On one such trip my wife and I stayed with family members. One day we decided to take bicycles and tour the area for an afternoon. The bike paths there are wide and well maintained. Some of these cross traffic lanes and are equipped with traffic lights.

I was wearing a sweater that clearly indicated I was from Canada. When we had gone some distance, we came to a stop at a red light on our path.

Ahead of us was a man of advanced age. Noticing my sweater, he realized he would be understood in the local language, despite the city traffic noise.

He called out what amounted to: “When you are back in Canada, extend my thanks once again to the Canadians for what they did for us in 1945.” I promised him I would. The light changed to green, and we parted — each going his own way.

The memories of this one man are shared by so many who experienced Canadian troops’ liberation of the Dutch during the spring of 1945. These sentiments remain strong during yearly festivities and parades May 5 in honor of that liberation.

Regrettably, in late 1944, at the center of the country, so many lives were lost in a war that never should have been.

My thoughts go out even now to those who never were given the time to grow up. There were the youngsters wearing the yellow Star of David on their clothing. You would see them going to their school but later on would not see them again. After some time I finally understood I would never see them again.

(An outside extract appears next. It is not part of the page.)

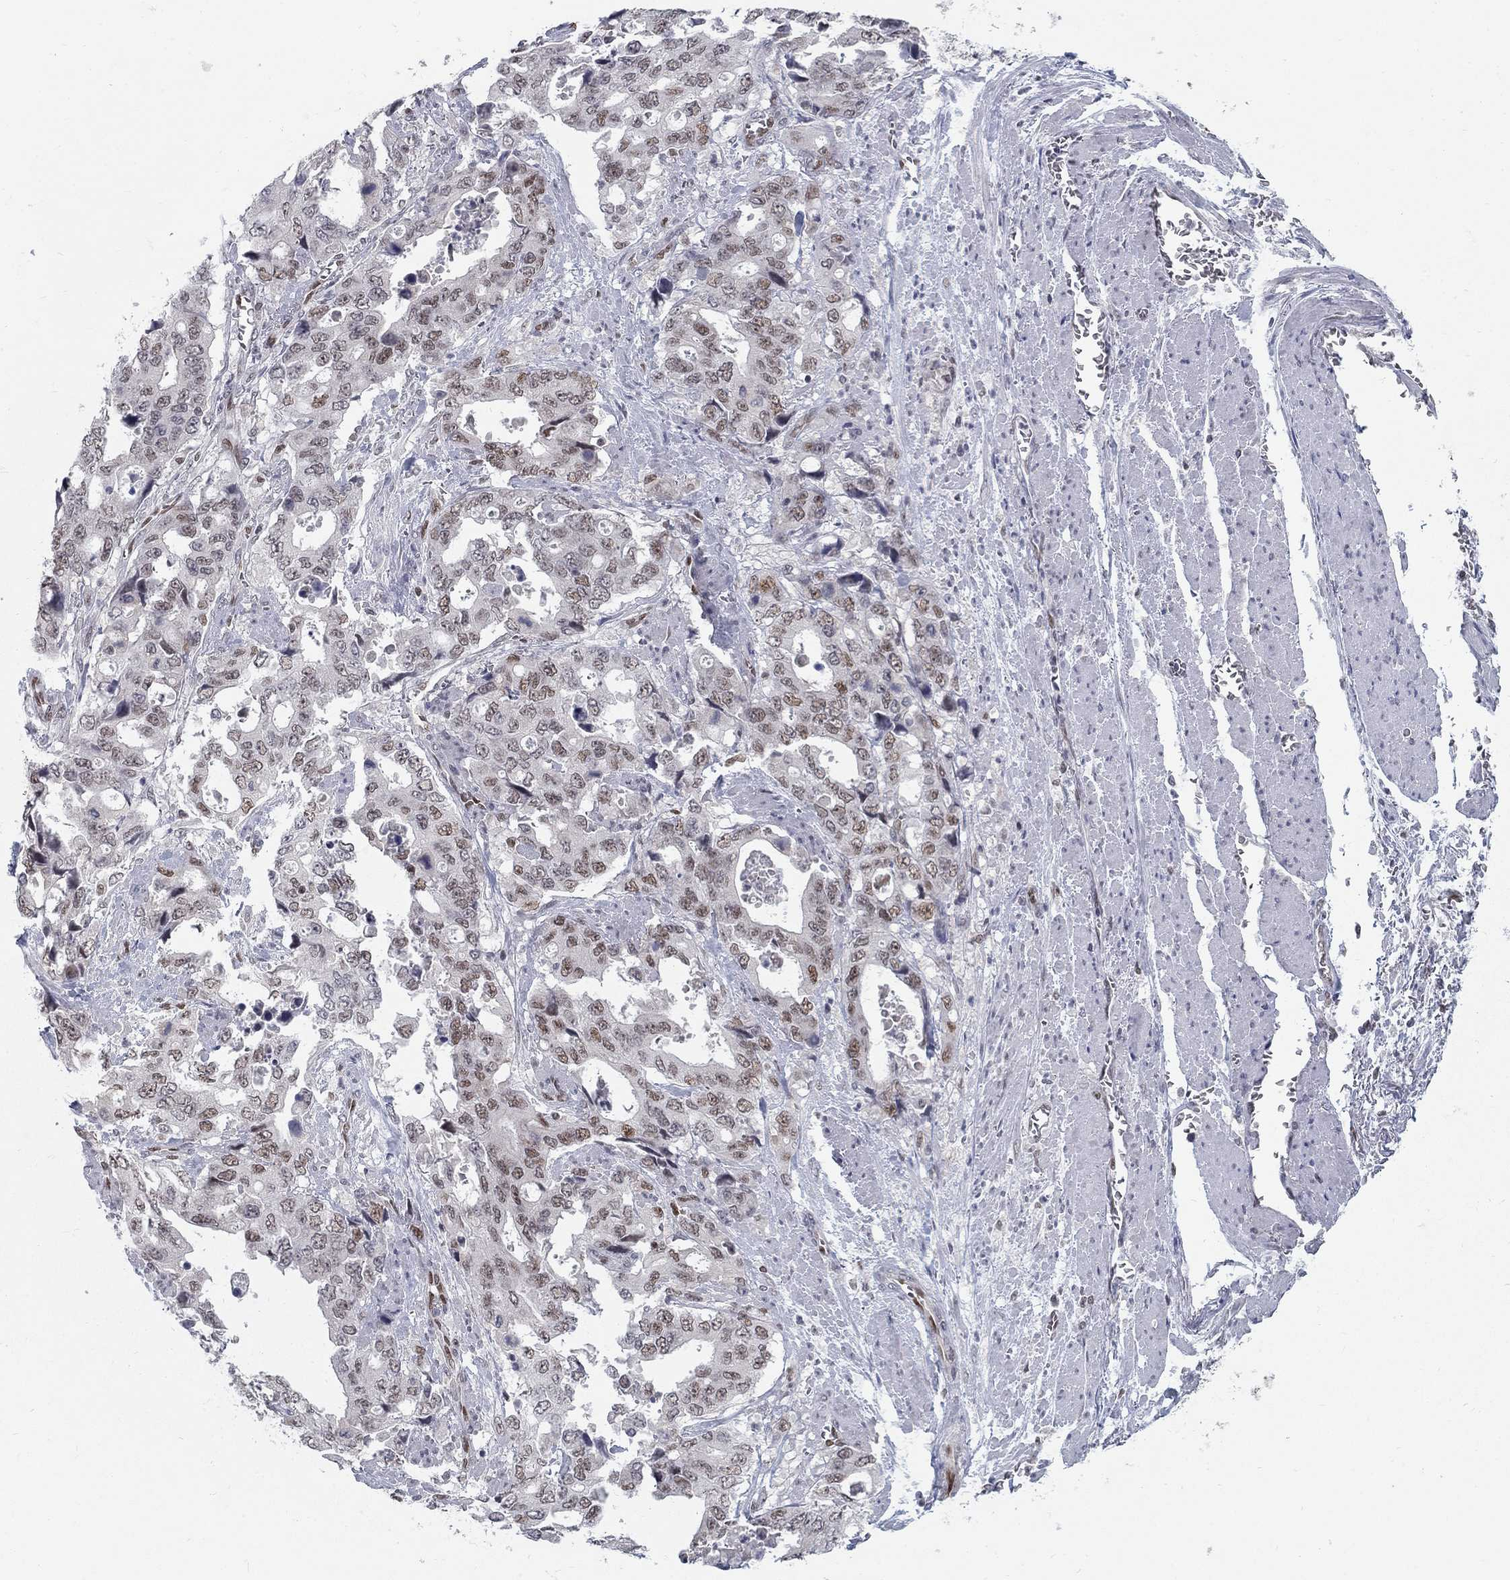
{"staining": {"intensity": "moderate", "quantity": "<25%", "location": "nuclear"}, "tissue": "stomach cancer", "cell_type": "Tumor cells", "image_type": "cancer", "snomed": [{"axis": "morphology", "description": "Adenocarcinoma, NOS"}, {"axis": "topography", "description": "Stomach, upper"}], "caption": "This is a histology image of IHC staining of stomach cancer (adenocarcinoma), which shows moderate expression in the nuclear of tumor cells.", "gene": "GCFC2", "patient": {"sex": "male", "age": 74}}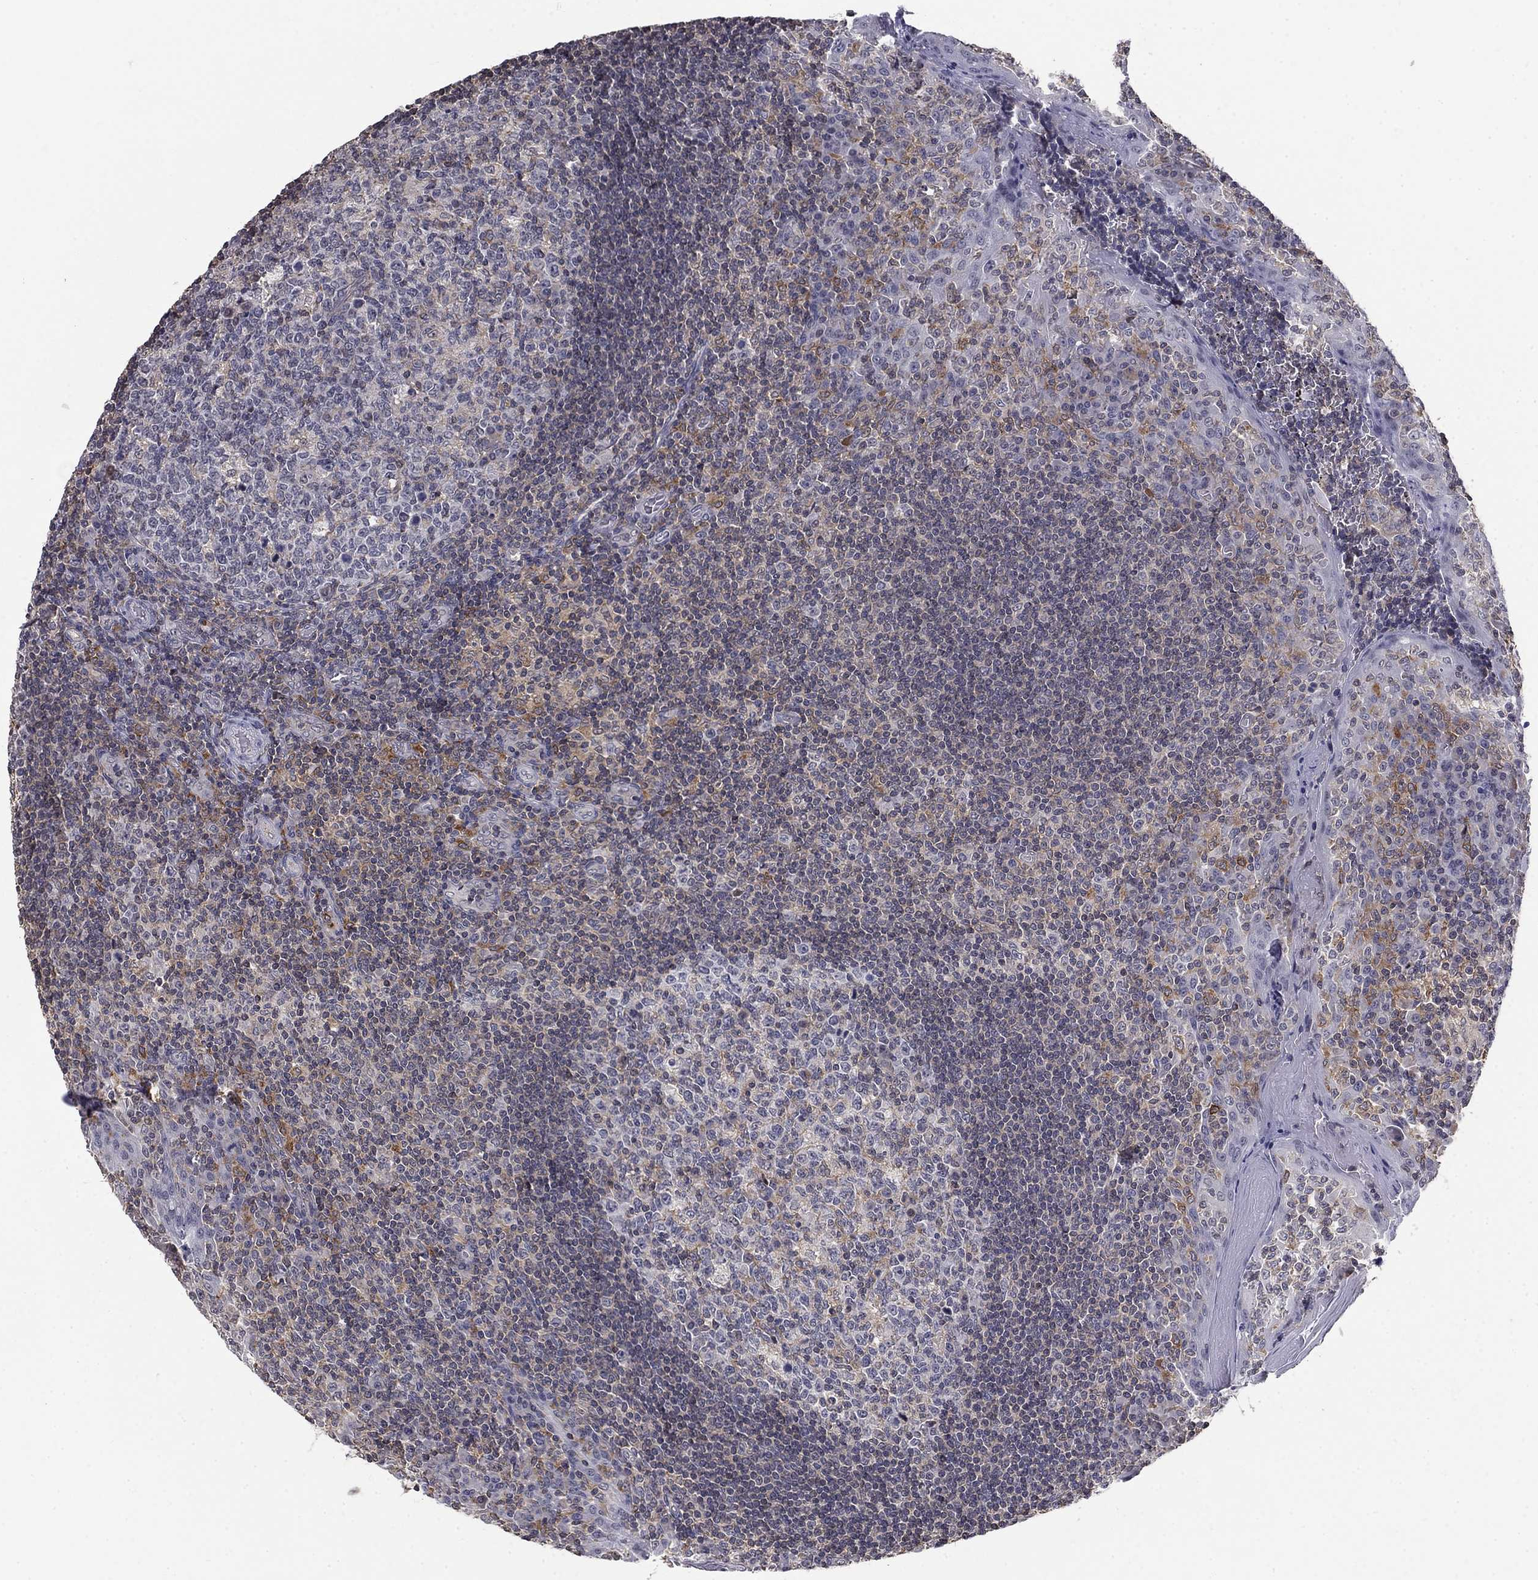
{"staining": {"intensity": "negative", "quantity": "none", "location": "none"}, "tissue": "tonsil", "cell_type": "Germinal center cells", "image_type": "normal", "snomed": [{"axis": "morphology", "description": "Normal tissue, NOS"}, {"axis": "topography", "description": "Tonsil"}], "caption": "This is an immunohistochemistry micrograph of normal tonsil. There is no staining in germinal center cells.", "gene": "PLCB2", "patient": {"sex": "female", "age": 13}}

I think about the resistance fighters who knowingly wagered their lives. And then, too, I remember all those who fell into the hands of the enemy and lost their lives because of an inhuman dictator.

Even now, decades after 1945, younger generations participate in the remembrance ceremonies of a time before their time that has somehow become part of their stories. These younger ones understand what it was all about by what they were told and what they read and what images they can derive from the many remembrance monuments throughout the entire nation.

We should never forget what was given us. The man on the bicycle did not forget.

Tony Antonides lives in Central Point.